Thursday, February 23, 2012

Ignoring the Master for the Mundane

A man sat at a metro station in Washington DC and started to play the violin; it was a cold January morning. He played six Bach pieces for about 45 minutes. During that time, since it was rush hour, it was calculated that thousands of people went through the station, most of them on their way to work.

As the story goes, only 6 people stopped to watch.  The one who was most interested was a three year old child whose mother pulled him away in her hurry. The man made about $30 dollars from people throwing money in his case, and received no applause or recognition when he finished playing.

The violinist was Joshua Bell, one of the best musicians in the world. He played one of the most intricate pieces ever written with a violin worth 3.5 million dollars.

Two days before his playing in the subway, Joshua Bell sold out at a theater in Boston and the seats averaged $100.

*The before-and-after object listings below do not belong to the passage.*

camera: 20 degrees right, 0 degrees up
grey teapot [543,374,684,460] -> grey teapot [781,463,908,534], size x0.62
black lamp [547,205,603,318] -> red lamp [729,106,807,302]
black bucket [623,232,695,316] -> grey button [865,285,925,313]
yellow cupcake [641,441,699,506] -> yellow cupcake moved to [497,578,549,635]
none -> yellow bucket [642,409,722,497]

This is a real story. Joshua Bell playing incognito in the metro station was organized by the Washington Post as part of a social experiment about perception, taste and priorities of people. The outlines were: in a commonplace environment at an inappropriate hour: Do we perceive beauty? Do we stop to appreciate it? Do we recognize the talent in an unexpected context?

If we do not have a moment to stop and listen to one of the best musicians in the world playing the best music ever written, how many other things are we missing?

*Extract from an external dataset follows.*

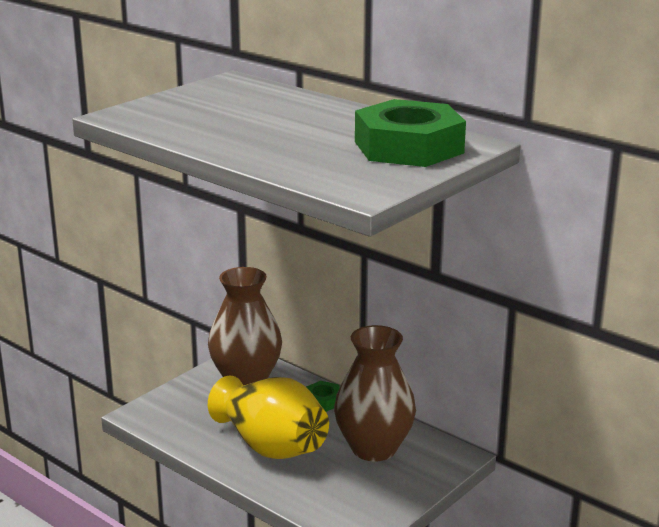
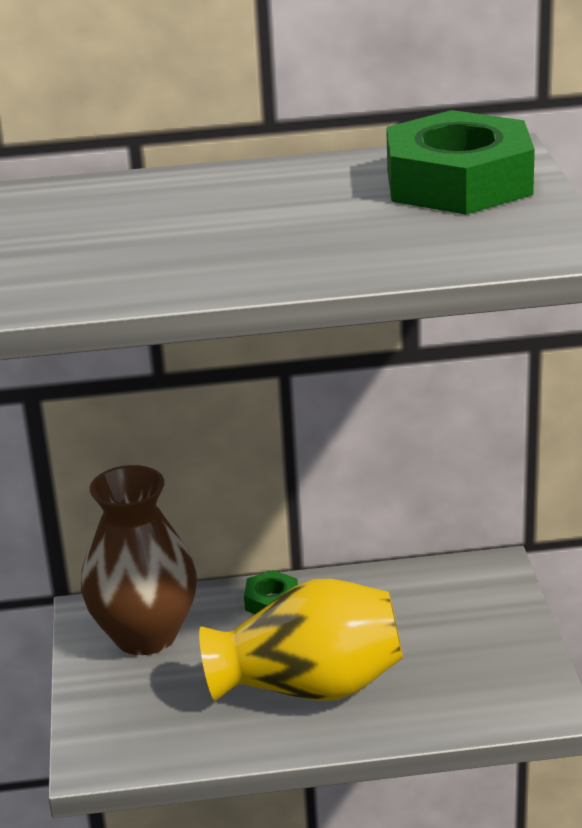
camera: 45 degrees left, 5 degrees up
brown vase [334,325,416,461] -> none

Video and audio of the performance are available on the Washington Post website.

“No one knew it,” explained Washington Post reporter Gene Weingarten several months after the event, “but the fiddler standing against a bare wall outside the Metro in an indoor arcade at the top of the escalators was one of the finest classical musicians in the world, playing some of the most elegant music ever written on one of the most valuable violins ever made.”   Weingarten wanted to see how ordinary folks would react to his experiment. And how did they react? For the most part, not at all.

The story above, penned by an unidentified author and circulated via blogs and email, has been abbreviated by me.   But the analogy to the Christian is obvious.  Our Master is at work among us, orchestrating unmatchable events.  He would gladly play beauty and purpose into our souls if we would but sit at his feet and listen.  He would do it at no cost to us and in the most mundane of situations.  Good grief, I must stop being so busy with my “agenda.”   This idea always brings me back to the story of Mary and Martha.  I always want to defend Martha.  Trying to serve the Lord because someone has to step up and do it.  Food isn’t going to make itself and the house won’t be neat and tidy without constant vigilance.   Except of course, with Him, food very well could make itself.  Jesus knew Martha’s heart wasn’t in the right place; maybe she was hoping to impress him with her service.  Maybe she was a bit of a martyr.  But Mary reacted to the glory in front of her and nothing else mattered.  She wasn’t going to miss a moment.